Lay breadcrumbs (Edge of their seats)
Use the Hourglass (Slow down time)
Use a Crystal Ball (Predict the worn future)
P186. Storytellers must do one thing, and happily, for you, it's exceedingly simple: Always provide a physical location for every moment of your story. That's it. If the audience knows where you are at all times within your story, the move is running in their minds. The film cycles from reel to reel. If your audience can picture the location of the action at all times, you have created a movie in the minds of your listeners. Hopefully a good one.
P194. Make sure that every moment in your story has a location attached. Every moment should be a scene, and every scene needs a setting. It's the simplest, most bang-for-your-buck strategy that I have to offer.

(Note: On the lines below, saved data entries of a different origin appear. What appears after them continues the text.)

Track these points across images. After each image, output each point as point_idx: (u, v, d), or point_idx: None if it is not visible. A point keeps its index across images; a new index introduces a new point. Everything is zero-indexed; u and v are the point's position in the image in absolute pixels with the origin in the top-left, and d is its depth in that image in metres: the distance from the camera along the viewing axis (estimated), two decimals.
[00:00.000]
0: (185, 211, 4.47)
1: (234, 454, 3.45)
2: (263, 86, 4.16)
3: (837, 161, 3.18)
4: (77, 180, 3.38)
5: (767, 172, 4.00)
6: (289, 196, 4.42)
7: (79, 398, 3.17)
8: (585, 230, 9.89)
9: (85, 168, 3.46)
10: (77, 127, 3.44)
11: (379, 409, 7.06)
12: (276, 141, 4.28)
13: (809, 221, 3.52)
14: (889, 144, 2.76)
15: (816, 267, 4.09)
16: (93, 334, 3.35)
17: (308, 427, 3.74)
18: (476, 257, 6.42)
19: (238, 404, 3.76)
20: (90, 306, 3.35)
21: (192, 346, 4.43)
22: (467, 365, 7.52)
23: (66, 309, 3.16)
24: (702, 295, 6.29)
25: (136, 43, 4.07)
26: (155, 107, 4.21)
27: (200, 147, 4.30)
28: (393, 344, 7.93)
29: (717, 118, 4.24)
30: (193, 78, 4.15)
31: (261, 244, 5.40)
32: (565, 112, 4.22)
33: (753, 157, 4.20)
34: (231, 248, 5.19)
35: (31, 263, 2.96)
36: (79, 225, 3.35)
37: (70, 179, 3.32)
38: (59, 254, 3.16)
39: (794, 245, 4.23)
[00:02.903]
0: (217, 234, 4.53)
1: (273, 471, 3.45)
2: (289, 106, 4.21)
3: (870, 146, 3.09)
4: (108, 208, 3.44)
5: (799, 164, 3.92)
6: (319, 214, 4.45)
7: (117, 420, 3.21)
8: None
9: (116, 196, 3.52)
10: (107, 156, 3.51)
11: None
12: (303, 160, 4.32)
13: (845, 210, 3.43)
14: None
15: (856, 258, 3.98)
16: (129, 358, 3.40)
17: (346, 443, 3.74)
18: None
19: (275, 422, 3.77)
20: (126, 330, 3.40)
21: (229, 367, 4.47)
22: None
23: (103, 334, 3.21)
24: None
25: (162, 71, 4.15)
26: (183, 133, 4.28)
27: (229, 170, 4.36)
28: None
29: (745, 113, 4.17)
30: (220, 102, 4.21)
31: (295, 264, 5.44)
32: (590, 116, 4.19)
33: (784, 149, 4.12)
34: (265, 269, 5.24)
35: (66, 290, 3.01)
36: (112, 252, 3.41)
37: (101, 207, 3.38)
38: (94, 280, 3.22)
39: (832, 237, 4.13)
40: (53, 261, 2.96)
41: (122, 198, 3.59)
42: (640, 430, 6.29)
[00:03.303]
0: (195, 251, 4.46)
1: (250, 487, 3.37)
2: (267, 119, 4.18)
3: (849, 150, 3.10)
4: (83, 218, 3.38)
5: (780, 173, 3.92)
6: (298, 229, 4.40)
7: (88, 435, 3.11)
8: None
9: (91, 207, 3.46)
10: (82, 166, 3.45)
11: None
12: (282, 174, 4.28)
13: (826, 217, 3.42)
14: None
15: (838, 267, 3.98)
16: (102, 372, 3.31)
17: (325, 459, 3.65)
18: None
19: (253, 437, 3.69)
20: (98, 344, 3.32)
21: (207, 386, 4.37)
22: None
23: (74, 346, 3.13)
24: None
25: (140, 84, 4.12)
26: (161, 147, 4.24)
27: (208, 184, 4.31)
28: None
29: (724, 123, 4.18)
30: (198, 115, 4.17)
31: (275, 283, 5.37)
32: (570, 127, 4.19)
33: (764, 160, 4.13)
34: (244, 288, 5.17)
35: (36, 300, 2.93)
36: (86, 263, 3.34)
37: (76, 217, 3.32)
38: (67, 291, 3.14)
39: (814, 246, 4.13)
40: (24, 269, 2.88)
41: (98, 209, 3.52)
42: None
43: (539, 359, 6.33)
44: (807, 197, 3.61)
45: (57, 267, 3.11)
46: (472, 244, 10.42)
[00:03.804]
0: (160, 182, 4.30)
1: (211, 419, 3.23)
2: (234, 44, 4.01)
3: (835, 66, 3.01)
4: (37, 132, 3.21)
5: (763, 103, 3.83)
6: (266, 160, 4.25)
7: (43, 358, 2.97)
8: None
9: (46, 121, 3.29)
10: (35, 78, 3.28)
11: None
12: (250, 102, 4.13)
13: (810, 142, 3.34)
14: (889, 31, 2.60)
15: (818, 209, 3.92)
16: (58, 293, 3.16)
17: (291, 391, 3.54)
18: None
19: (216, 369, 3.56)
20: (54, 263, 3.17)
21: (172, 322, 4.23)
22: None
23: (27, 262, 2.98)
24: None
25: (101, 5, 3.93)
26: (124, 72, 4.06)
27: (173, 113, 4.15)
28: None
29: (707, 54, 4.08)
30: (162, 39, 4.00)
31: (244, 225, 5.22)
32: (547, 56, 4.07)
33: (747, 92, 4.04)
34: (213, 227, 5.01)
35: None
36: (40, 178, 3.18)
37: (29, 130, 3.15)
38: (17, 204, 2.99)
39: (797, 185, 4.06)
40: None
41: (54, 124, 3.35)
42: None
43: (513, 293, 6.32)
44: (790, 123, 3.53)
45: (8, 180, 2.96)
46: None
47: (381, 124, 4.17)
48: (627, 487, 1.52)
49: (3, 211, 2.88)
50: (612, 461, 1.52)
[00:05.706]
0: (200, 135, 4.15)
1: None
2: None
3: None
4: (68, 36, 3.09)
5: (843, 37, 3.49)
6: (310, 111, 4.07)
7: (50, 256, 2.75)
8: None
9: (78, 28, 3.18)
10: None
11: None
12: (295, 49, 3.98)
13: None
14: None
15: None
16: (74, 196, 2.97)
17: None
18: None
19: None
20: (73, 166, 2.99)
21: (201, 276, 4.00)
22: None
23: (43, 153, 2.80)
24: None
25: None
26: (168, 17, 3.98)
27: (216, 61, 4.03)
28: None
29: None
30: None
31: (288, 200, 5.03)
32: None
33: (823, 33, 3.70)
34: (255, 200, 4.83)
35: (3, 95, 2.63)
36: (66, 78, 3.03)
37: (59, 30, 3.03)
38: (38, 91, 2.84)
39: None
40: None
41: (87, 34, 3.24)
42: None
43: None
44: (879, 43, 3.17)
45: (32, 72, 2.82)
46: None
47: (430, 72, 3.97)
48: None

P205. Don't use "and" in stories. Use "but" and "therefore" instead.
P220. Short, small stories are easier to relate to.
P233. If you can't hide critical details and preserve the surprise, the audience sees it coming a mile away. In that case, you may as well not even tell your story.
P237. The review, the strategies for preserving and enhancing surprise in a story:
Avoid thesis statements in storytelling
Heighten the contrast between the surprise and the moment just before the surprise
Use stakes to increase the surprise
Avoid giving away the surprise in your story by hiding important information that will pay off later (planting bombs) This is done by:
Obscuring them in a list of other details or examples
Placing them as far away from the surprises as possible
When possible, building a laugh around them to further camouflage their importance
P253. Put a surprise word in the end to make it stand out—that can make it funny.
P264. Ask "why" we do things to find the meaning of your story
P278. Switch between present + past tense in your story.
P288. Use drama to make life change. (Chocking on chicken to tell how I realized my wife will always be along by my side.)
P296. Keep the audience in a time travel capsule. Don't break that journey with probs or unnecessary comments.
P308. Watch your language and change the names.
P316. Instead of memorizing your story word-for-word, memorize three parts to a story:
The first few sentences. Always start strong.
The last few sentences. Always end strong.
The scenes of your story.
P317. I try not to have more than seven scenes in a story. The phone company uses seven digits in our phone numbers because they determined that seven bits of information is the most that the average person can retain at one time. Seven feels right to me. I have some stories that only have three scenes—even better. I have a story composed of just one scene. But seven is my max.